待看清了那大的,一抹笑容慢慢地扬上唇角,大步向着那厢迈过去,一双眸子星亮:“大哥!”
第344章 兄弟 龙兄虎弟。
十多年了,兄弟手足,天各一方,一个在京中殚精竭虑,一个在边关出生入死,虽遥隔万里不相见,却是心意贯通互扶持,如今终于近在了咫尺,千言万语却好像突然间不再需要,燕子忱大步走过去,一个熊抱将他大哥勒进了怀里。
燕七看见燕子恪的脚跟都被他弟拔得离开地面了,搞不好肋骨都已经被箍断了两根……
“不错,看着没老!”燕子忱放开兄长,笑哈哈地在他脸上打量。
“呵呵呵。”燕子恪也挺开心的样子看着他的兄弟,“辛苦你了。

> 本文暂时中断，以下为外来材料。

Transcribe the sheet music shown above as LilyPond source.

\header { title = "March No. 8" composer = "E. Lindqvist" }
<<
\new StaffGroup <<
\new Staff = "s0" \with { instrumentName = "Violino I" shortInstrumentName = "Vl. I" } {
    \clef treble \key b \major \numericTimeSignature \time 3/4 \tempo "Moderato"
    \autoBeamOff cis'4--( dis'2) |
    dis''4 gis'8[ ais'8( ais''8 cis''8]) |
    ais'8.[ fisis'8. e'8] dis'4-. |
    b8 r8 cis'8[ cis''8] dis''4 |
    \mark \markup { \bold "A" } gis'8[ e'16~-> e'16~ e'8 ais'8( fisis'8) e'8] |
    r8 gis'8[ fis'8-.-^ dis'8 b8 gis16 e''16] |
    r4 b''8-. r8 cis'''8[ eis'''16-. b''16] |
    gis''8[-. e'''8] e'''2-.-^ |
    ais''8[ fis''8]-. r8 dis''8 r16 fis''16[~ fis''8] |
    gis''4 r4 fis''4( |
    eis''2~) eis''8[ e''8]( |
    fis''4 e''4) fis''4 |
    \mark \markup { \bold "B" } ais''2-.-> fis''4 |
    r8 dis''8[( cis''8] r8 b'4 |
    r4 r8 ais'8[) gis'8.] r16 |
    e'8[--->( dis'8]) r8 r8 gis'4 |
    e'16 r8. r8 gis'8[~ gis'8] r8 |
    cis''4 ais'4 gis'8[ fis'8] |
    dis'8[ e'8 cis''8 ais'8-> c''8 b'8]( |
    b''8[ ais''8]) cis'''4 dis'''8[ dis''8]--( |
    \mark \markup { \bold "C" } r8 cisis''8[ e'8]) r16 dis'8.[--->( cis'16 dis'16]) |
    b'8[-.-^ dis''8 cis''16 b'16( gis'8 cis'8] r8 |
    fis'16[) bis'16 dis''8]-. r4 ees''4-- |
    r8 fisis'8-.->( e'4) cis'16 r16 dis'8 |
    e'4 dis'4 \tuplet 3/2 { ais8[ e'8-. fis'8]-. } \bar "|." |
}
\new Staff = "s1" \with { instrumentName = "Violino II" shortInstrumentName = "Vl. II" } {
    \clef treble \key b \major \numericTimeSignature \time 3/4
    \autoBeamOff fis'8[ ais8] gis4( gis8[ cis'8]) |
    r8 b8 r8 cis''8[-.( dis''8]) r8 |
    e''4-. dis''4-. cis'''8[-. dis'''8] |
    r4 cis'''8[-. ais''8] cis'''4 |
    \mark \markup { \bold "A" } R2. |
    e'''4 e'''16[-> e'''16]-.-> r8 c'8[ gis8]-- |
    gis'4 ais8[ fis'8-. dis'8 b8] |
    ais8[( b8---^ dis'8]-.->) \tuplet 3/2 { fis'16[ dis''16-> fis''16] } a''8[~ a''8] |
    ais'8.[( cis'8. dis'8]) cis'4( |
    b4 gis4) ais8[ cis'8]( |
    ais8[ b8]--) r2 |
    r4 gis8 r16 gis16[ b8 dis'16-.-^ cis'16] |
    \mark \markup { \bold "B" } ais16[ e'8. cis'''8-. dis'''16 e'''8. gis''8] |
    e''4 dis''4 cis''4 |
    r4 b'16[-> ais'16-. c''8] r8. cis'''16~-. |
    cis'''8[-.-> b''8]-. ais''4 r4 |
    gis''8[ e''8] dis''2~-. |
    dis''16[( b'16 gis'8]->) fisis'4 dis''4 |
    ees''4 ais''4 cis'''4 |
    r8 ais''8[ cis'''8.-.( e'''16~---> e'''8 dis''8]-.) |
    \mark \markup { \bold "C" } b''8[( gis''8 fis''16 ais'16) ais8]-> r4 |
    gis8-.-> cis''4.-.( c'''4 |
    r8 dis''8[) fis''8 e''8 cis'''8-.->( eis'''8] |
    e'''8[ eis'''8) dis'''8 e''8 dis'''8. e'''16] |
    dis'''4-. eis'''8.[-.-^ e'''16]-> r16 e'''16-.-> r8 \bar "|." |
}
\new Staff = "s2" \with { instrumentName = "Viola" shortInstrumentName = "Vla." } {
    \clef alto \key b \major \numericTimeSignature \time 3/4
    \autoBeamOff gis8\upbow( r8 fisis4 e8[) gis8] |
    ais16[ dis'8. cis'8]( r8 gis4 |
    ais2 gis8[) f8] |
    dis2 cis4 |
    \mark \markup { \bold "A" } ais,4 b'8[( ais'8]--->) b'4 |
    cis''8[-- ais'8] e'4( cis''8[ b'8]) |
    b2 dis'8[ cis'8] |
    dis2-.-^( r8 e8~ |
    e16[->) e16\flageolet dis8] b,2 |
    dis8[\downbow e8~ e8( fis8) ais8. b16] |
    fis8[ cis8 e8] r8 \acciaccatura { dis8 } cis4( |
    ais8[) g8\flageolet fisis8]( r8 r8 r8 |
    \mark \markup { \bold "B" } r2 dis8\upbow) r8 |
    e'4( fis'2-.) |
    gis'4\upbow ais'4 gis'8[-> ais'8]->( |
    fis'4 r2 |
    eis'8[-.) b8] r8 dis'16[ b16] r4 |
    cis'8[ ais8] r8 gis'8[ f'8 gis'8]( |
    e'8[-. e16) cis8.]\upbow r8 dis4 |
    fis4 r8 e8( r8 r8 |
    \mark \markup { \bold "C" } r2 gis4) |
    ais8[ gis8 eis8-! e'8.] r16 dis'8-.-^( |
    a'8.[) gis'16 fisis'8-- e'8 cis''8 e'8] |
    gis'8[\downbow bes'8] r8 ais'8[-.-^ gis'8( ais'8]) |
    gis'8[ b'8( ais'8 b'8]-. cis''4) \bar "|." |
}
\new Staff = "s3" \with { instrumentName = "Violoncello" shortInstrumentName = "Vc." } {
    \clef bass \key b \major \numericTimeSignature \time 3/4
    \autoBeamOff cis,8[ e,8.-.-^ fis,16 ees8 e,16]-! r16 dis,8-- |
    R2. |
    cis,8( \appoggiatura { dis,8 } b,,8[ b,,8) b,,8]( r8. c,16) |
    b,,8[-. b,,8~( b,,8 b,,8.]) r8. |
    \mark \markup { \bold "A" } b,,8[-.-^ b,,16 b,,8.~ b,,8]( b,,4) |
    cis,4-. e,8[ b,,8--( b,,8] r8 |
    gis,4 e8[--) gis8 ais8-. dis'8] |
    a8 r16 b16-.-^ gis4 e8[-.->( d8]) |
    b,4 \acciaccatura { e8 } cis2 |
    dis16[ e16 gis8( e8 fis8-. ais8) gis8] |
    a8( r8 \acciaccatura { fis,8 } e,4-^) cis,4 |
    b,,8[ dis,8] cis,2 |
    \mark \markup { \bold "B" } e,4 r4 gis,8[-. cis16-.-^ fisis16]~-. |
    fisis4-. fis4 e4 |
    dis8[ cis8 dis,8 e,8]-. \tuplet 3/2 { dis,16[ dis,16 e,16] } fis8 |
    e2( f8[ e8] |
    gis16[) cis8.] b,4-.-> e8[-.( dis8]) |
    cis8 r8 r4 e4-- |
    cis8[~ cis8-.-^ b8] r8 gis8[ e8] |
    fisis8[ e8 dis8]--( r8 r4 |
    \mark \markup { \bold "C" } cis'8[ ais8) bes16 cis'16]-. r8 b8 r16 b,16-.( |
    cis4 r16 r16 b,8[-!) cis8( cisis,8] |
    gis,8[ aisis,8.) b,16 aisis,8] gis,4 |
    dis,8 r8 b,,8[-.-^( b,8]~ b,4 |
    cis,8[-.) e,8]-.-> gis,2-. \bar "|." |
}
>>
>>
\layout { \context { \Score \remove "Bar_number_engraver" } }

”
简简单单的四个字,只有这两人最能体会这其中的滋味。
“几时到的塞北?”燕子忱说着将他兄长往石桌那边带,还不忘顺手捞住他闺女的后脑勺一并带过去。
“前几日。”燕子恪道,“我先行了一步,后续的圣命及其他新任官员还要过一阵子方能陆续抵达,在此之前,针对姚立达的布署如何了?”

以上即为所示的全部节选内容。